Cytotoxic properties of radionuclide-conjugated Cetuximab without and in combination with external irradiation in head and neck cancer cells in vitro

Purpose: Epidermal growth factor receptor (EGFR) is critically involved in progression and therapy resistance of squamous cell carcinoma (SCC). Albeit EGFR targeting could improve the effect of radiotherapy on patients' outcome, the clinical results failed to meet expectations from preclinical studies. In this work, we evaluated the potential of the radionuclide Yttrium-90 (90Y) bound to Cetuximab (90Y-Cetuximab) as novel targeting approach for SCC cells in vitro. Materials and methods: FaDu and A431 cell lines were used. EGFR subcellular localization, clonogenic survival, radiation-induced γH2AX foci and EGFR signaling were examined. Cells were treated with DTPA, DTPA-Cetuximab, 90Y and 90Y-Cetuximab alone or in combination with external X-ray irradiation. Results: Dose- and cell line-dependently, 90Y-Cetuximab mediated a significant reduction in clonogenicity relative to unbound 90Y. Combined 2-Gy external radiation plus 2-Gy equivalent dose of 90Y-Cetuximab was more effective than equivalent doses of 90Y and X-ray radiation.
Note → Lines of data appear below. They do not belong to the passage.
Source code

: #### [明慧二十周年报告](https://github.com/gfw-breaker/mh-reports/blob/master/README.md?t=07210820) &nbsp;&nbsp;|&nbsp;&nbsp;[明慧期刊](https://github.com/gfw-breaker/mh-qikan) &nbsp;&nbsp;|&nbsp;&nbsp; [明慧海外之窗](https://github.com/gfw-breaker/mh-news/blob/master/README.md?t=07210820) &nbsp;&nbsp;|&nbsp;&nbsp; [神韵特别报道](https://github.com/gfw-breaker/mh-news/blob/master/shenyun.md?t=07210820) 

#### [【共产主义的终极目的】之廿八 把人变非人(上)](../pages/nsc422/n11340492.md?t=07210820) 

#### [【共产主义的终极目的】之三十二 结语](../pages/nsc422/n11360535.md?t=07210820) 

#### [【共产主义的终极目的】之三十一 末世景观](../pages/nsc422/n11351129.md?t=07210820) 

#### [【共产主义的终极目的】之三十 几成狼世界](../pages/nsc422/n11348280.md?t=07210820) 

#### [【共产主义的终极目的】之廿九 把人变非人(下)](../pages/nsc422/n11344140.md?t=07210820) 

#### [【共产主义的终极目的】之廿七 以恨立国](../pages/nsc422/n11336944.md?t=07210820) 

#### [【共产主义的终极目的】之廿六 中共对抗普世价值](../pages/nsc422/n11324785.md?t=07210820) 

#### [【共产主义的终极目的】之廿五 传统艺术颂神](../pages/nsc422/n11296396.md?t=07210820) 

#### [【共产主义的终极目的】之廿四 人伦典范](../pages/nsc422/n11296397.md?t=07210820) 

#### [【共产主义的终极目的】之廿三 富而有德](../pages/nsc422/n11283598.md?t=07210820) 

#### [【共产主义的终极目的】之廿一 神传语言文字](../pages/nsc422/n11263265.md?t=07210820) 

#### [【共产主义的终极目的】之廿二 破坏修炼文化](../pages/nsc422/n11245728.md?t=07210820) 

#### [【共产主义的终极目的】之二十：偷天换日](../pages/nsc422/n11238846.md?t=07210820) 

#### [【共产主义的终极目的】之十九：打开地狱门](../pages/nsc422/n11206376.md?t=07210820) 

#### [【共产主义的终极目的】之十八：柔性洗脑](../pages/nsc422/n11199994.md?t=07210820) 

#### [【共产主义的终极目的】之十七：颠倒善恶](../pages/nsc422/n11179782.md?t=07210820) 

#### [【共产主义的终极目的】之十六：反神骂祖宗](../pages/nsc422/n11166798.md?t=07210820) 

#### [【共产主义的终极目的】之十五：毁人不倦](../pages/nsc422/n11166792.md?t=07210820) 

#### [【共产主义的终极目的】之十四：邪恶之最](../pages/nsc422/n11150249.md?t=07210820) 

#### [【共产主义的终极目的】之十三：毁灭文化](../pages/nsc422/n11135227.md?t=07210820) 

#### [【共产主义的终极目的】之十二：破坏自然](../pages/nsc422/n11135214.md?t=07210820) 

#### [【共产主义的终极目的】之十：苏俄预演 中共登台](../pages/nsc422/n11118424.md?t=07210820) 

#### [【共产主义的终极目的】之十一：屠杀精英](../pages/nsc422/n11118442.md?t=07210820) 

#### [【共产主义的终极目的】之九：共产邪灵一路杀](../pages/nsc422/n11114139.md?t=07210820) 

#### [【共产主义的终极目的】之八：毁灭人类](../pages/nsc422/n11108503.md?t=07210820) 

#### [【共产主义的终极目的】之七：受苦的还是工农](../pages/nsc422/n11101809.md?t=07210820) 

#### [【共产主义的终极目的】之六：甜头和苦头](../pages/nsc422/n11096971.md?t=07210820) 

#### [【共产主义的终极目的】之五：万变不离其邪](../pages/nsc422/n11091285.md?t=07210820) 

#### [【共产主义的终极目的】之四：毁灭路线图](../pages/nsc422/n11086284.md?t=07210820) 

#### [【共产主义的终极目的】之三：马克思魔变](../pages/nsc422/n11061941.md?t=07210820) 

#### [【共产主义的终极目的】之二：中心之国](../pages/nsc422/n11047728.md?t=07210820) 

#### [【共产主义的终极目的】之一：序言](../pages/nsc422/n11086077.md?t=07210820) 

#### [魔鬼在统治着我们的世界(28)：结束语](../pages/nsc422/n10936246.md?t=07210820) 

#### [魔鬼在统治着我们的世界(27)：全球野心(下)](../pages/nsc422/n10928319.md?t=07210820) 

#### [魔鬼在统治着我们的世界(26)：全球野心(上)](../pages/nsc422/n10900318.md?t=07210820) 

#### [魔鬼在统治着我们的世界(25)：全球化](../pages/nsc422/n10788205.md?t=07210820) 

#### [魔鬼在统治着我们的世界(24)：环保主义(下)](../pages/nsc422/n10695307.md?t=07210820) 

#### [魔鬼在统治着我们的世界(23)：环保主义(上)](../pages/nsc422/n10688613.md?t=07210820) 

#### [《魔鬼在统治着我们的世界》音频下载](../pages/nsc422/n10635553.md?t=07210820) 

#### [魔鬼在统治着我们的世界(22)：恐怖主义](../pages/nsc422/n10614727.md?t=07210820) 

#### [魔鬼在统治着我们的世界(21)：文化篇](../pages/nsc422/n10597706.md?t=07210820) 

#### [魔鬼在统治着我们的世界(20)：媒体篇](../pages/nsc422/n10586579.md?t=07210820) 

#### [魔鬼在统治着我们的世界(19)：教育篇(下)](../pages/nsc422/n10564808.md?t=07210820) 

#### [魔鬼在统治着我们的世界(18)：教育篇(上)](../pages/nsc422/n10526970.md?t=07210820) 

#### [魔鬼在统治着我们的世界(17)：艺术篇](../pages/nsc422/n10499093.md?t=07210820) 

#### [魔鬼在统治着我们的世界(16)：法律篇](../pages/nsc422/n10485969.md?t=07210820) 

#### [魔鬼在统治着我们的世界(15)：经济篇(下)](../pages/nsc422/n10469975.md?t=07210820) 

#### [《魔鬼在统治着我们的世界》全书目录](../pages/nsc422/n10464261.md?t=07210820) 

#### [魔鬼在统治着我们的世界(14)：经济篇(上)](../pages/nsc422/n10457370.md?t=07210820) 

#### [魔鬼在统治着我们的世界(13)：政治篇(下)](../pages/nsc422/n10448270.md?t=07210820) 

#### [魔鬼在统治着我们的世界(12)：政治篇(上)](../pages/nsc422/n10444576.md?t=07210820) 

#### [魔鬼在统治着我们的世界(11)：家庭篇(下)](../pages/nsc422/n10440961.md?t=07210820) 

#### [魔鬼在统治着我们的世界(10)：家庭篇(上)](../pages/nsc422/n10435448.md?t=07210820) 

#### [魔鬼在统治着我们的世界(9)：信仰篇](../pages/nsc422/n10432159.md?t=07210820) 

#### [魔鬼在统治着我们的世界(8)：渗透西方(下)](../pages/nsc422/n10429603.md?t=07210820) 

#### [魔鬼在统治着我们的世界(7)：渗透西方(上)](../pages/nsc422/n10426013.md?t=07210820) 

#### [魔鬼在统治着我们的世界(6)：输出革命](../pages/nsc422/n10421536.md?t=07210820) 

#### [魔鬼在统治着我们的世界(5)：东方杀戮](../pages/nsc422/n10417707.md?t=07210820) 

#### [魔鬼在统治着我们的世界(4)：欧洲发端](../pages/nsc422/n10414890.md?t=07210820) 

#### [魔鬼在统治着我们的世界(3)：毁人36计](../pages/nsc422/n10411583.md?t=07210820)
Analogous effects were observed in the number of residual radiation-induced foci. Additionally, EGFR, ERK1/2 and AKT phosphorylation showed alterations upon different treatments. Conclusions: Our findings show that Cetuximab-conjugated 90Y has a significant potential to eradicate human SCC cells. A combination of radioimmunotherapeutic compounds and external radiotherapy might be a promising treatment strategy for clinical application.